Was very much fun to see the town come into
view.
And then fascinating to watch them
guide the boat in to the dock, perfectly in place so that those behemoth
vehicles like ours can me it off.
Drove to the only campground on the island with
hook-ups, at least that I could find.
About 12 miles out of town. The main
road of the island, and the one to the RV park, parallels the ocean, and we’d
have occasional sublime views of mountains, mist, twilight, and glassy water. One of our first Alaskan feasts for the eyes!
After
driving past the campground turnoff and having to turn around at the end of the
road, we found it. The RV park bills
itself as a fishing resort, with an RV park.
Well . . . “resort” is a stretch . . . but definitely a fishing
place. And the motel or lodge portion
looked fine . . . but the RV part had to be an afterthought. All back-in’s, extremely small sites (if you
have 2 RV’s which both have slide-out’s side by side, one of them is gonna get
clipped!), no picnic tables, just dirt and mud . . . I’d be tempted to say it
was the first “dump” we’d ever stayed in.
But, as I said, it has to be a man’s fishing camp, and amenities such as
pleasantly laid-out sites don’t really mean much.
No office personnel were there to assist nor
direct us . . . a good ole boy, just another camper, stepped out and advised us
just to take any place we wanted, and we could “settle up” in the morning. Bill
had a heckuva time getting the RV in place.

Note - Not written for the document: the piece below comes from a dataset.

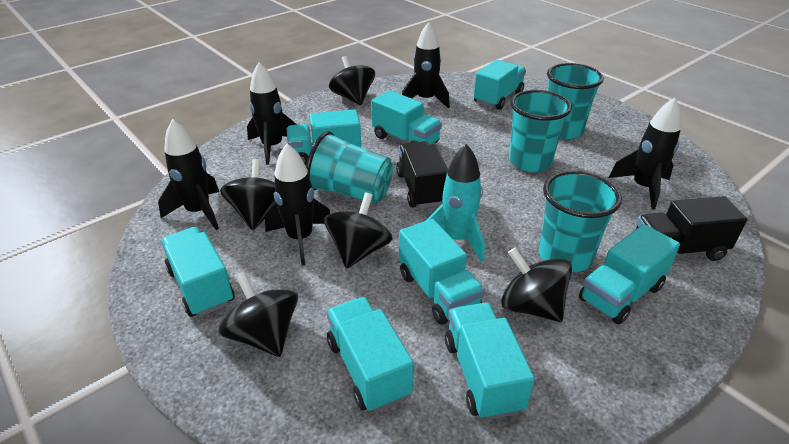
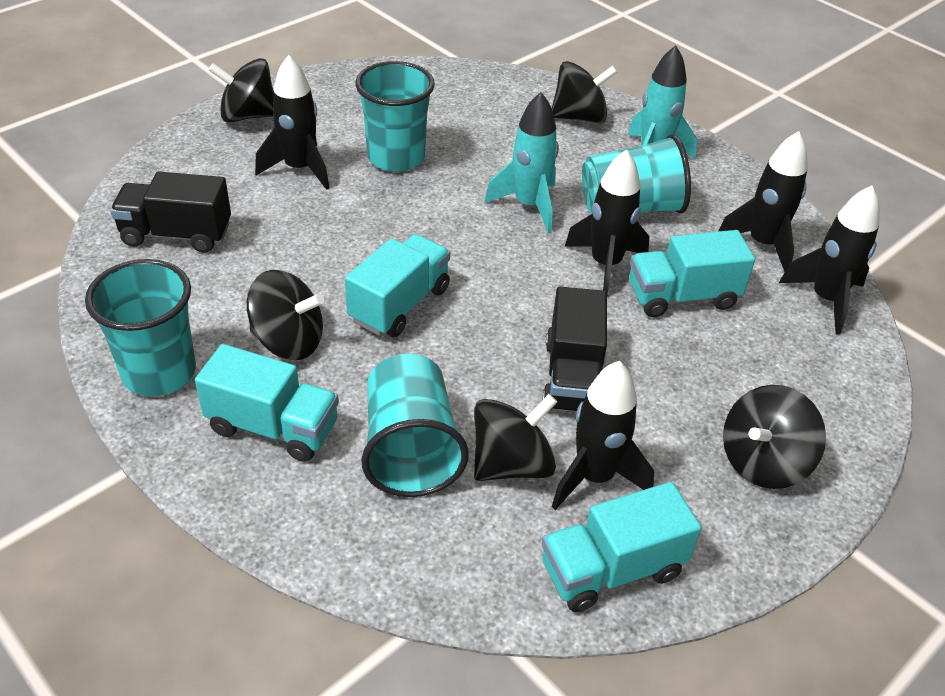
turquoise rocket: 1 -> 2
turquoise truck: 8 -> 4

Thank goodness it wasn’t raining, was still somewhat light, and the
temperature actually felt very comfortable (a
plus for me as I attempted to guide him in).
We took
poor Pappy out, who’d been in the truck for hours (the ferry only allows dogs
inside your vehicle). Walked down on the
dock. It was actually very pleasant and
nice-looking down there. We’ll see more
of it in the morning.
Will
probably be here for 4 nites. If the
weather cooperates, we’d like to go to Misty Fjords one day, and to some of the
Totem displays another. Since the next
sailing to Wrangell, our next port, isn’t until Saturday, that gives us a
cushion day.
Ahh yes, looks like the Alaska I remember! You have already had some great adventures. I was especially interested in the wolves running through your camp (Canada, I believe?). All the moisture makes for soggy ground, as you have probably discovered. The pictures you have posted are beautiful!
ReplyDeleteThis week has been busy for me, with several problems in Farmington. Paul started his study on Amos last Sunday. We looked at Deut. 18:18-22, Moses's words concerning true and false prophets. This Sunday we will be surveying the entire OT!
I love all your descriptive detail! The ferry amenities have been upgraded since 1972.